Researchers stated they were able to combine topology and correlation within one system. Topology is the probing of properties which are preserved when a (geometric) object deforms, like if squeezed or stretched. This research could prove to be very important when it comes to computing and information technologies.
In conventional or typical materials, electrons are known to move more predictably (for instance with energy in metals and without energy in insulators). However, in quantum materials, electrons interact strongly with one another, and are seen to move in correlated but unexpected ways due to physical forces. Simply put, when one electron moves it creates a force that causes nearby electrons to do the same.
How was this movement studied?
To analyze this tight “tango” in topological quantum material(s), a crystalline thin film of a very stable transition metal oxide was led to synthesis. The film was made of puled-laser epitaxy, then stained to compress the layers and stabilize a phase that is not present in the bulk of the crystal. This was the first time that this phase was able to be stabilized.
Theory-based simulations were held and predicted the strained material was from the band structure. Within the strained environment, the compound under investigation, strontium niobate (which is a perovskite oxide) changed its structure to one that shared a special symmetry with this newly found electron band structure.

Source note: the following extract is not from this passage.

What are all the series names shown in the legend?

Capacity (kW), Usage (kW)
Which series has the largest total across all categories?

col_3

“Degenerate” is the name for the various states within a quantum mechanical system, only if they share a similar energy value when measured. Every degenerate state is also likely to be filled with electrons. In this situation, the special symmetry that was found resulted in just one energy level producing four states. As this special symmetry is present, the degeneracy is then protected, and this Dirac electron movement found during these tests is new in a quantum material. These findings developed a model that simulated how band structure is influenced by crystal symmetry.
Quantum materials further explained
Simply put, a quantum material that is subjected to a magnetic field can be likened to a building with ten stories and people on every floor. Each floor in this example represents a quantized, defined energy level. When the magnetic field strength is increased, imagine a fire alarm in the building and all the people on each floor rush to the bottom and reach the designed “safe area”. This is exactly what happens to the Dirac electrons as they all migrate the extreme quantum limit.

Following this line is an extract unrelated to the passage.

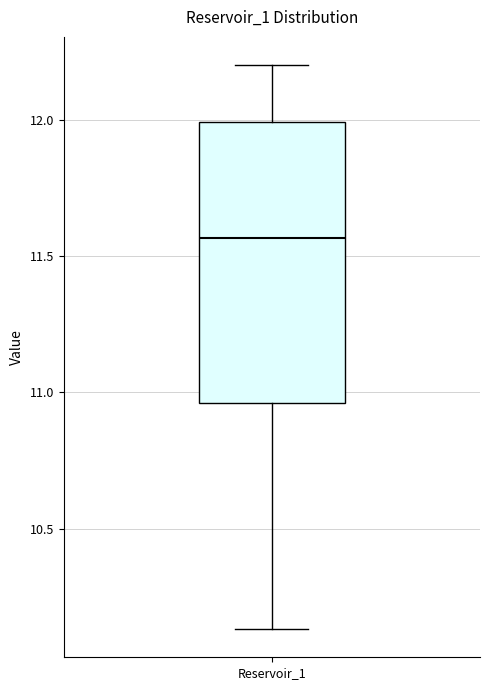

Transcribe this box plot: give where the median line is, the range the box spans, and where the two whiskers end, as read against the y-axis. The values are not printed on the chart, so give them approximately, as read against the axis.

median 11.55, box 10.95 to 12.00, whiskers 10.15 to 12.20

At the extreme quantum limit, all the electrons group together and their interactions with one another increase significantly. As a result, their interactions become complicated and interconnected. This is correlated electron behavior, as opposed to single particle behavior. Einstein called this “spooky at a distance”, and many objects begin to behave as a singular object. This behavior is the key to quantum computing.

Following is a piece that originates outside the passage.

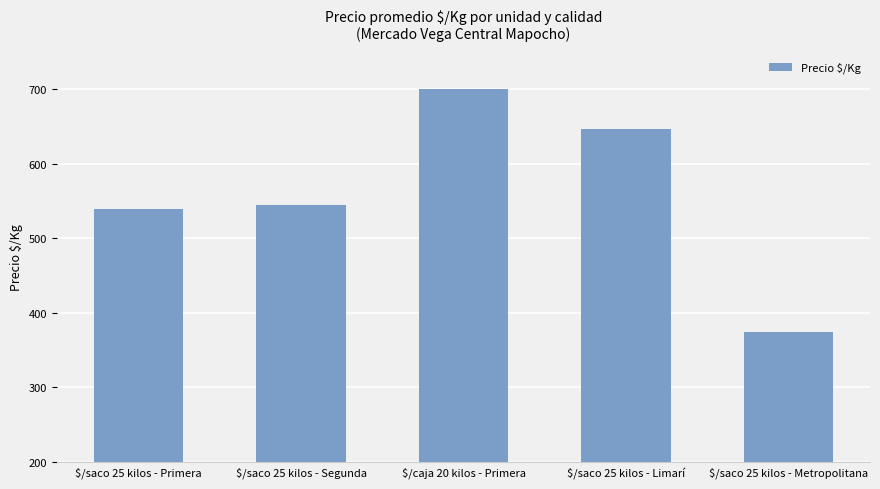

What is the sum of the values at $/saco 25 kilos - Segunda and $/saco 25 kilos - Limarí?

1192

Understanding electron behaviors
The goal of these tests is to increase understanding of electron behavior once they go into the extreme quantum limit. This remains to be a somewhat mysterious area where scientists do not fully understand what is happening. The highest mobility of electrons was found in oxide-based systems, which is the first oxide-based Dirac material to ever reach the extreme quantum limit.
From theoretical calculations, it is estimated that 100,000 tesla are needed for electrons within typical semiconductors to venture to the extreme quantum limit. In the unique topological strain engineered quantum material that the researchers and scientists used for these tests, it was found that only three tesla were needed to reach the extreme quantum limit.
Until these discoveries, scientists were unable to fully test the extreme quantum limit’s physics because of the level of difficulty involved in forcing all the electrons down to just one energy level and analyzing the results. This new quantum material allows them to explore the results with just a few tesla applied, accelerating the understanding of the extreme quantum limit and quantum entanglement.